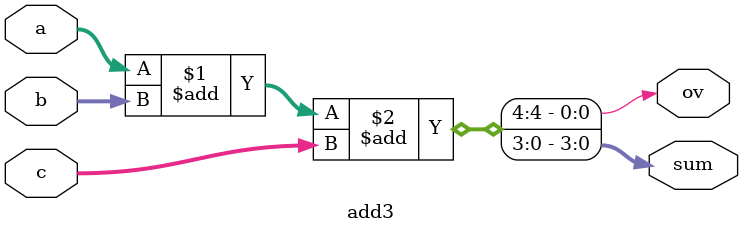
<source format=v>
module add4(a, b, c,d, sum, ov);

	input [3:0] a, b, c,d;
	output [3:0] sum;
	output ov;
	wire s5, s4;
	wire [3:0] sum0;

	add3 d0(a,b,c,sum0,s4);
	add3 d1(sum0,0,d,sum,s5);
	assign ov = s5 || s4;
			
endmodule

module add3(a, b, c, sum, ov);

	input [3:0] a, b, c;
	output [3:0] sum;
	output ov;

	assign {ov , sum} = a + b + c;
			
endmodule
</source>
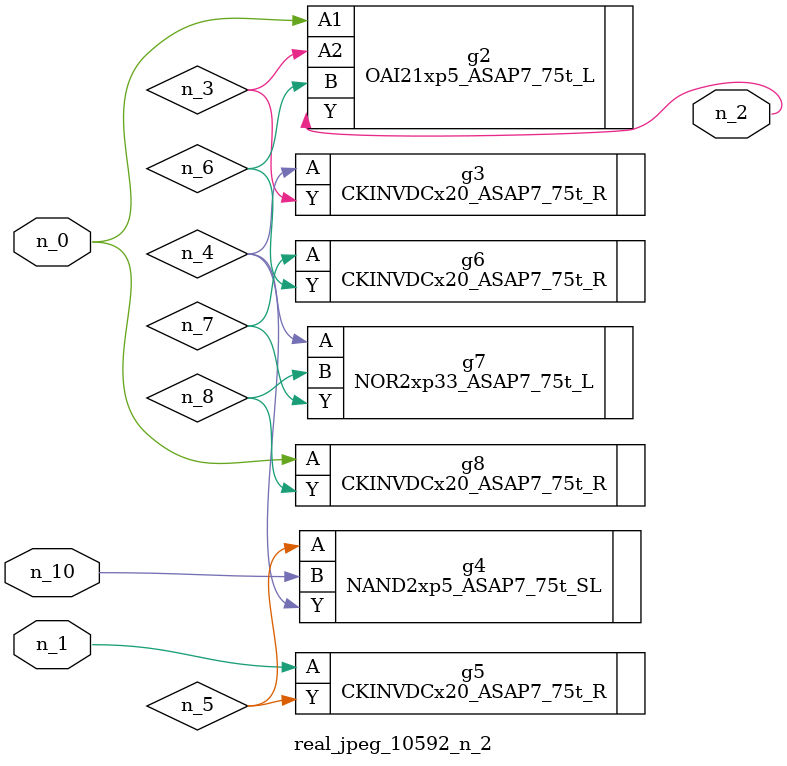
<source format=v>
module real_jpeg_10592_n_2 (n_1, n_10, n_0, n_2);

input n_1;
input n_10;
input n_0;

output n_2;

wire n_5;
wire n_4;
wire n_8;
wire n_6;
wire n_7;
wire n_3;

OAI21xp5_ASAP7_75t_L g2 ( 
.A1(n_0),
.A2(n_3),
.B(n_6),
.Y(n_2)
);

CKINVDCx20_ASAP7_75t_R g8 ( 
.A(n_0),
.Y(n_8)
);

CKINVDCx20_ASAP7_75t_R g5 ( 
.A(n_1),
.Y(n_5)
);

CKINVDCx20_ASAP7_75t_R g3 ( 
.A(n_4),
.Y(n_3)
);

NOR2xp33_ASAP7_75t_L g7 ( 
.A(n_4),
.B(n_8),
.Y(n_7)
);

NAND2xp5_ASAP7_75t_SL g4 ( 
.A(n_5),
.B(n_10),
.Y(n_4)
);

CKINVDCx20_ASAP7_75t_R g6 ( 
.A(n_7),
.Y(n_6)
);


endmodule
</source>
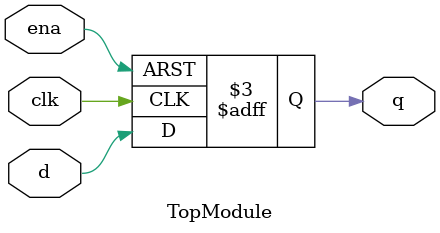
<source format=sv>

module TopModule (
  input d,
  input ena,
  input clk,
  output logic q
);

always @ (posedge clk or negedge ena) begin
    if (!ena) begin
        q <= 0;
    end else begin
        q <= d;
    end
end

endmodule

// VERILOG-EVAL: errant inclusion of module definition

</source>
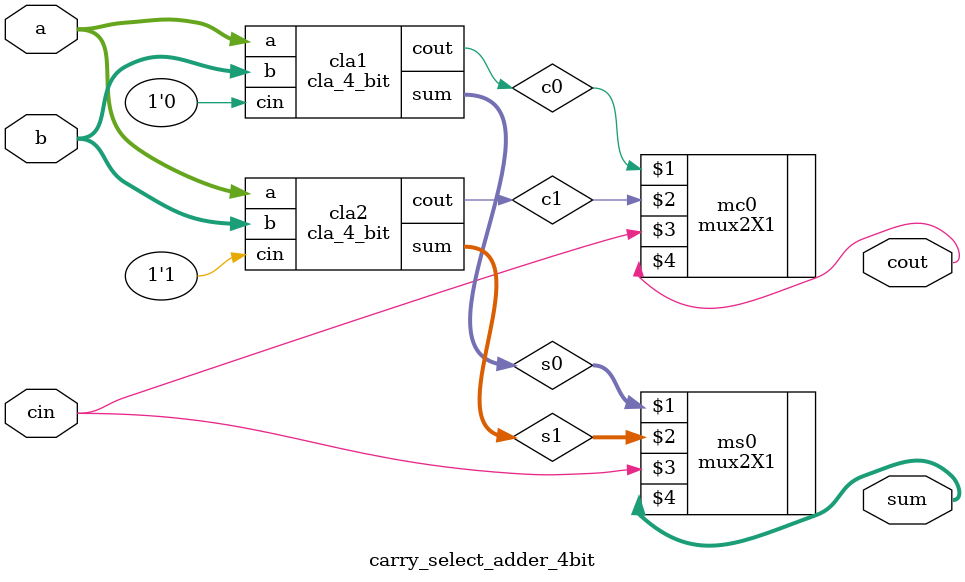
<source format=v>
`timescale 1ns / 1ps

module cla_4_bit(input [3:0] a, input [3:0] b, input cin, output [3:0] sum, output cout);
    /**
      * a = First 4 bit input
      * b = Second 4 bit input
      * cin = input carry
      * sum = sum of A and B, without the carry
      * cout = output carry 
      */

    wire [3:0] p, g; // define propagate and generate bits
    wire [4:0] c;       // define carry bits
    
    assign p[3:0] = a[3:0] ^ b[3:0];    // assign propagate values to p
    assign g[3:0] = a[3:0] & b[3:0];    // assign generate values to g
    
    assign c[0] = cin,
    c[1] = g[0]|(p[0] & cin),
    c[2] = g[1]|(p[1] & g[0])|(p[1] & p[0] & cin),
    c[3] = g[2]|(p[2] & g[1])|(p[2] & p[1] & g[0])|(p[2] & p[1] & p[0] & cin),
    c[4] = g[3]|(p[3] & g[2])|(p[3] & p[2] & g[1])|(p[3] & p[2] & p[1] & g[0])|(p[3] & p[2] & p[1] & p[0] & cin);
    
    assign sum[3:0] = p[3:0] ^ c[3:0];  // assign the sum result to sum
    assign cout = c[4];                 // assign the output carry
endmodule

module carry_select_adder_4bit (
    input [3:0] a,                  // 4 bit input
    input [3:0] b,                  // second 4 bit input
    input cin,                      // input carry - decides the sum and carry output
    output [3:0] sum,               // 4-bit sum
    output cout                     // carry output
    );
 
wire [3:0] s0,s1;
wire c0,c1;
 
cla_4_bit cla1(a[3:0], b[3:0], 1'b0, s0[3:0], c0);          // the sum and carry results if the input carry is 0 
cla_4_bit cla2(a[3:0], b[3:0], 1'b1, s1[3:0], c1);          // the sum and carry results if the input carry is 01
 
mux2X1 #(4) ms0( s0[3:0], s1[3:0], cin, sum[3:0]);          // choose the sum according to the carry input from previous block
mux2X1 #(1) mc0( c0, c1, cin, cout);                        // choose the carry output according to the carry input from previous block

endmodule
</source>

TASK TO COMPLETE |
The count alone is needed: how many lines of these entries contain the word "previous"?

RESULT BELOW |
2